Years ago I wrote about how the fantasy of so many men in tech re: AI was to create a woman that doesn't talk back. It's not an original idea--it populates sci-fi, like Ex Machina.
But it's also an easy point to argue because so many guys will just... say it.
it's so plain to see. they want women they can perfectly control. no disagreements, no talk back, nothing they don't want. it's an extremely dangerous trait.
when I was first brought in to produce/direct vr shit around 2018 one of my many early horrifying reactions was "creepy dudes are gonna try to use this to fuck celebrities" and sure enough we got deepfake vr
Oh crap, I just realized my comment could be read as justifying deepfake porn. ABSOLUTELY NOT. That is just wrong to do.
It was more that they can think it's real, making it even worse.
Sorry about the confusion!
The best iteration of this continues to be Weird Science because it's actually one of the only extant examples of a female trickster I have ever seen in fiction.
It's like they think it's going to be an episode of I Dream of Jeannie, but really it's a lot closer to summoning a demon who just happens to incarnate as Kelly Le Brock.
The interesting version was the TV show Weird Science. They tried to recognize the genie/slave nature of her and fix that. Wasn’t entirely successful. But they tried.
Possibly the remake with Brendan Fraser (?) of "Bedazzled" counts, since the Devil is played by Elizabeth Hurley, but that IS a remake.
Though, not having seen it, I don't know how much it differs from the source material. I remember it got bad reviews.
Yeah, I thought the reviews at release were overly harsh.
And the Peter Cook/Dudley Moore original was more clever than laugh out loud funny, anyways.
(Yeah, I said it!)
I mean, The Stepford Wives immediately springs to mind, and that is over 50 years old, and I'm sure that's far from the first story to be explicitly about supplicating women into mindless, unthinking trophies for weak-willed men.
Sad that you ask someone in tech what they most want in the world and a lot of shitty people raise their hand and say "slaves, but I don't want to feel too icky about it."
That's why Ruby Sparks hits like a freight train, because Zoe wrote it and starred in it (with her husband Paul Dano!) and it shows how a fantasy is literally just a nightmare you haven't thought all the way through to its logical conclusion.
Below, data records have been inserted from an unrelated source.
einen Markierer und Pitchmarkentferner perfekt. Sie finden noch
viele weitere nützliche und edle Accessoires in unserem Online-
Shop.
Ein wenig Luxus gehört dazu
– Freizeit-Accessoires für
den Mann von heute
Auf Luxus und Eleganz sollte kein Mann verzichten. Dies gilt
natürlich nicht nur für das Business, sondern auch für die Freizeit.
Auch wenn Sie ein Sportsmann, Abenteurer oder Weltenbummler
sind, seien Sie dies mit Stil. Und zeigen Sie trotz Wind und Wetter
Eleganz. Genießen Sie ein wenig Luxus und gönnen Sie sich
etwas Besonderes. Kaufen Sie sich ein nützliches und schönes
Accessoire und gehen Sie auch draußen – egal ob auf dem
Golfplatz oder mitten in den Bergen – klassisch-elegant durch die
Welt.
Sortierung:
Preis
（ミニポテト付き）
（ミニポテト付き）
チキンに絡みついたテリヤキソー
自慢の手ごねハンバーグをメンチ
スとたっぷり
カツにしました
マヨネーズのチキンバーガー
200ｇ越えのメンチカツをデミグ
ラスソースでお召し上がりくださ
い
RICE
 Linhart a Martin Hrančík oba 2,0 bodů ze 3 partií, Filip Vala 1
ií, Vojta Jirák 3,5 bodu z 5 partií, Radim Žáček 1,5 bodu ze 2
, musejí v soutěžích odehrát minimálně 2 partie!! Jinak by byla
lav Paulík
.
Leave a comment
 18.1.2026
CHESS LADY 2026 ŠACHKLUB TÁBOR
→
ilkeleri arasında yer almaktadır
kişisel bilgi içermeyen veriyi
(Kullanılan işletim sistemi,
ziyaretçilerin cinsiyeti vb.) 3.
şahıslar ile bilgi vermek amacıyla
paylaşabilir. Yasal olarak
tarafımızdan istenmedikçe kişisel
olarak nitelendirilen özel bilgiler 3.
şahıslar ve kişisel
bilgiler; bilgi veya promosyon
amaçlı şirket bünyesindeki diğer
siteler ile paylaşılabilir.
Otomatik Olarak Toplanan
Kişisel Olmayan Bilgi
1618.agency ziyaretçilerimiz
Underrated and terrifying.
Uh he never talked to her, he outsourced that job, offered her sexually to his proxy, had tortured & killed multiple previous versions of her, stated his intent to kill her, and literally fucked his way through an entire wardrobe of almost silent female servant robots.
Did you even see the movie? 🤣
I think a far more defensible account is Caleb wanting to test Ava for ‘sentience’, while Ava is herself testing Caleb for basic humanity, to see if he treats her with agency or as an object to possess. If you don’t notice how he fails this test, I feel like you’re missing something important
I love the film, and I think the film itself is written to be interpreted either way; the film itself becomes an artefact that can help us detect the viewers own values in practice - does desire blind them to whether they’re treating their crush like an actual person, with agency of their own.
Alllllll of this. That mf couldnt be trusted. If you think he would her let her be free and not stuck in the same situation eventually because “ai safety!” you werent watching the movie. He wanted to be a savior boyfriend and would become a “im doing this for your own good!” type guy
It deeply bothers me how that movie is absolutely swimming in misogyny, but doesn't really condemn it in any meaningful way.
The focal character routinely engages in it, & at no point seems to come to terms with his own complicity in a toxic patriarchy.
It's just a theme they do nothing with.
Honestly, the whole narrative feels extremely undercooked.
And it's probably not the best idea to write a parable about the evils of a misogynist culture that fails to denounce that.
Probably not a great idea to have no women involved in crafting that narrative either.
There's a difference between resolving a plot point and portraying something as bad within the plot.
Showing pushback against misogyny in a story can happen while the story still ends with the misogynist culture intact.
You can criticize a system while living in it.
Casting Jared Leto alone and then putting him in a very gross scene with a naked woman just. I'll never co-sign Villeneuve's supposed allyship or talent with women characters. Kinda like how Sicario is mostly an excuse to beat Emily Blunt. Arrival is the only decent one.